Юлия Кокошко показывает, что метафизика — не общая теория всего, а реальное умение видеть больше, небанальность речи. “Особенность в лице дозорного: кто-то откатил его глаза глубоко под навес, в гроты, в баллисты, бомбарды, и пики взора неуловимо, но можно набросить на выступы и перебои, ступени и интервалы — умиление и раздражение, и судейскую спесь, и невинность гати. И приставить к излучению чувства — ископаемые черты и английский газон, и стащить из волны гипсовых носов, что исправно прибывают — в учениках художника, прилив носов-таранов, прикладов, локаторов, самоваров, валторн, и могучие берега выпивших русло губ, тонкие рельсы и голубую улыбку пустыни, или выкатить из сугробов век — пузырящее незрячесть алебастровое ядро”. Это взгляд на всего-навсего вахтера в институте — и одновременно очень философская практическая демонстрация разнообразия и многосвязности мира.
А можно рассматривать метафизику просто как ярлычок. Видимо, так делает Александр Иличевский. Его проза, опубликованная в альманахе, — хорошая массовая литература. Там и романтизированная гастарбайтер-сиделка, и Венеция, и про секс не забыто (“до сих пор, окаменев, она стояла на коленях, раз за разом рывками пытаясь кулаками стянуть на голые бедра платье, но вдруг, почувствовав прикосновение, очнувшись, она преданно вперяется, по-собачьи…”), и риторика высокого стиля (“как земля для жизни влечет проросшее зерно, так и город втягивал ее в холод вечности”), и критика сталинизма (но немного, чтобы не сделать текст некомфортным). Соответственно, в качестве заставки перед текстами Иличевского в сборнике помещен стандартно красивый туристический снимок — гондолы на площади Сан-Марко в Венеции. Метафизики в таких произведениях ровно столько, чтобы они были популярными.
Жаль, что для большинства участников сборника (кроме Давыдова и Ганиковского) не существует современной западной философии.
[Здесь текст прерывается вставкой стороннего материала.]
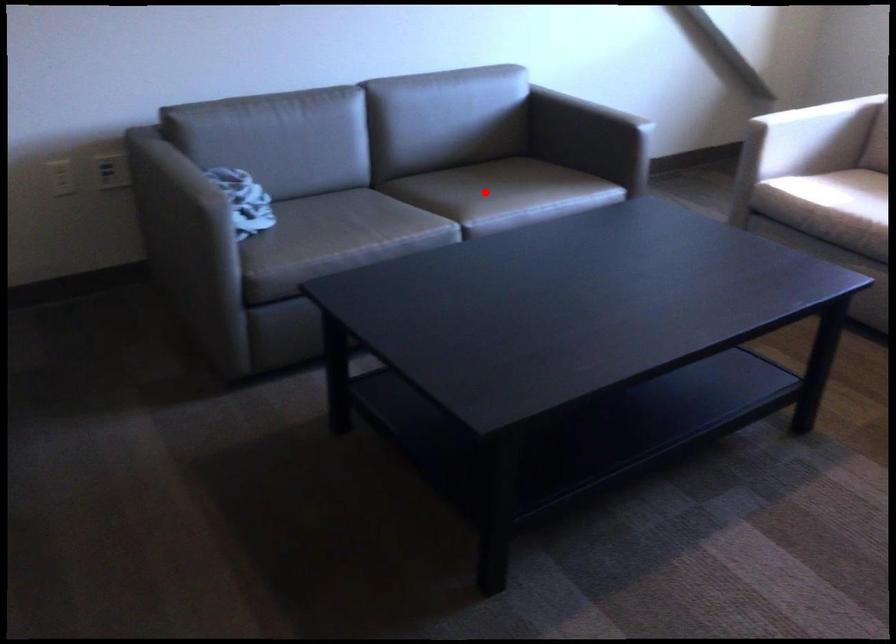
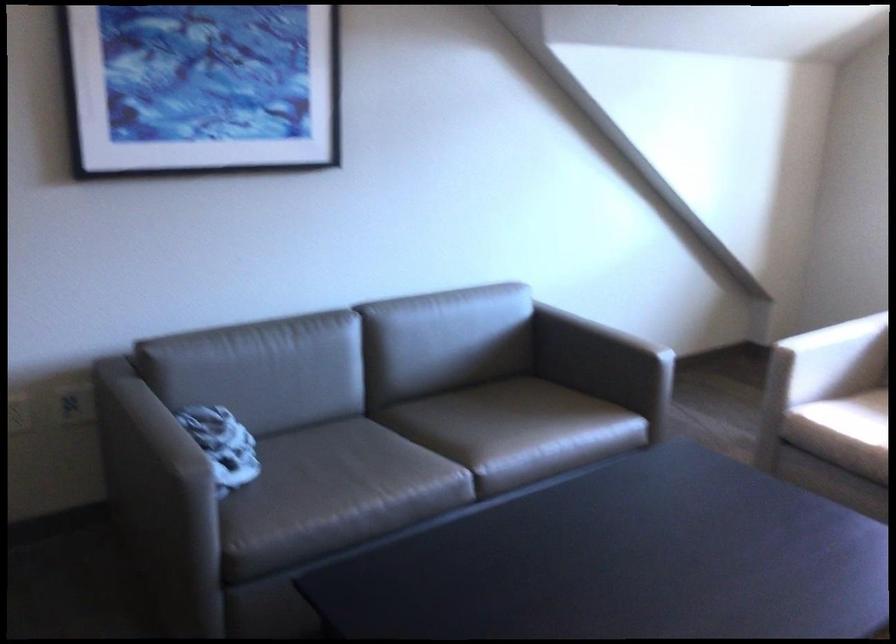
Where in the second image is the point corresponding to the highlighted location from the first image?

(497, 430)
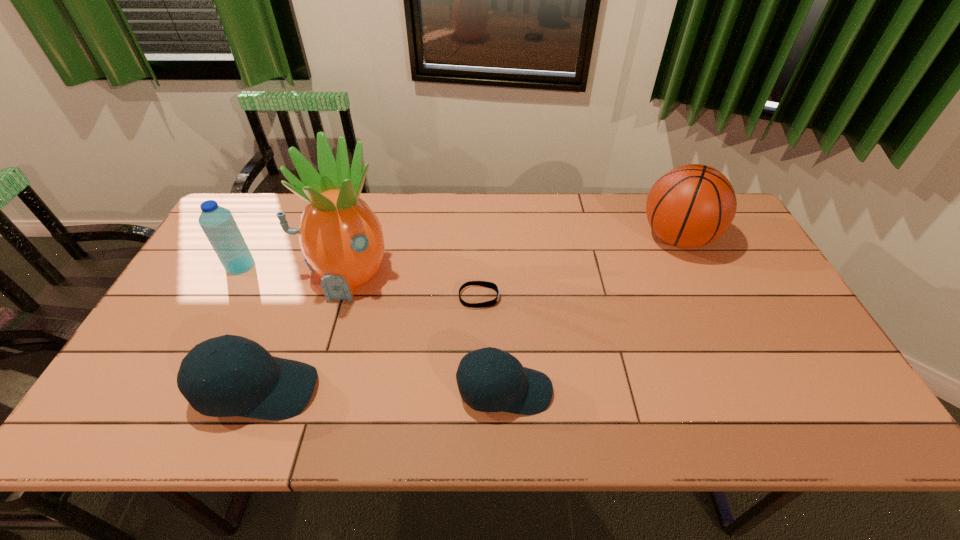
What are the coordinates of `vacant space at the right edge of the desktop` in the screenshot? It's located at pyautogui.click(x=785, y=302).

Locate an element on the screen. Image resolution: width=960 pixels, height=540 pixels. vacant space at the near left corner is located at coordinates (150, 366).

What are the coordinates of `vacant space that's between the basketball and the fifth tallest object` in the screenshot? It's located at (590, 315).

Where is `free spot between the taller baseball cap and the water bottle`? The height and width of the screenshot is (540, 960). free spot between the taller baseball cap and the water bottle is located at coordinates (250, 328).

You are a GUI agent. You are given a task and a screenshot of the screen. Output one action in this format:
    pyautogui.click(x=<x>, y=<y>)
    Task: Click on the empty space that is in between the basketball and the tallest object
    This screenshot has height=540, width=960.
    Given the screenshot: What is the action you would take?
    pyautogui.click(x=512, y=256)

This screenshot has width=960, height=540. I want to click on free point between the pineapple and the basketball, so tap(512, 256).

Image resolution: width=960 pixels, height=540 pixels. I want to click on empty space between the shorter baseball cap and the leftmost object, so click(x=372, y=328).

Where is `free space between the basketball and the wristband`? free space between the basketball and the wristband is located at coordinates (578, 268).

I want to click on vacant area that lies between the second shortest object and the pineapple, so click(x=425, y=333).

Identify which object is located as the second nearest to the pineapple. Please provide its 2D coordinates. Your answer should be formatted as a tuple, i.e. [(x, y)], where the tuple contains the x and y coordinates of a point satisfying the conditions above.

[(265, 387)]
Да и филологии (здесь исключение — Кутик). Жаль, что слишком многие авторы воспроизводят мифологему золотого века. Раньше все было лучше. Раньше “литература преследовала нравственные цели, еще помня про возлюби ближнего” (А. Тавров). То, что и раньше далеко не всякая литература эти цели преследовала, а преследовавшая нравственность — чаще всего делала это так, что полностью подавляла человеческую индивидуальность, Тавров знать не хочет. В. Гайворонский спрашивает: “почему все стало товаром, почему все отношения стали рыночными” — будто таких жалоб не было в Древнем Риме. Многие авторы питают странную уверенность, что эгоистичность современного “массового индивида” хуже старой удушающей коллективности. Современный рынок действительно не заинтересован в глубине, но в ней не было заинтересовано никакое общество. Даже относительно свободное афинское отправило на казнь Сократа. В глубине — личный поиск, выбор, свобода, вещи подрывные и подозрительные. Метафизика — всегда работа одиночек, чей голос приходится разыскивать среди шума.
Метафизика — поиск, а мифу свойственно застывать. “Маркирующие слова метафизичность, поэтичность, мифотворчество объединят одиноких творцов в литературное или, шире, культурное течение, тем омертвив вольное движение духа” — писал еще тринадцать лет назад А. Давыдов. Мир не может быть спасен добром, красотой или чем бы то ни было, и не может быть спасен окончательно, но каждый может в какой-то степени спастись сам и спасти другого — своими усилиями, ежечасно и ежесекундно.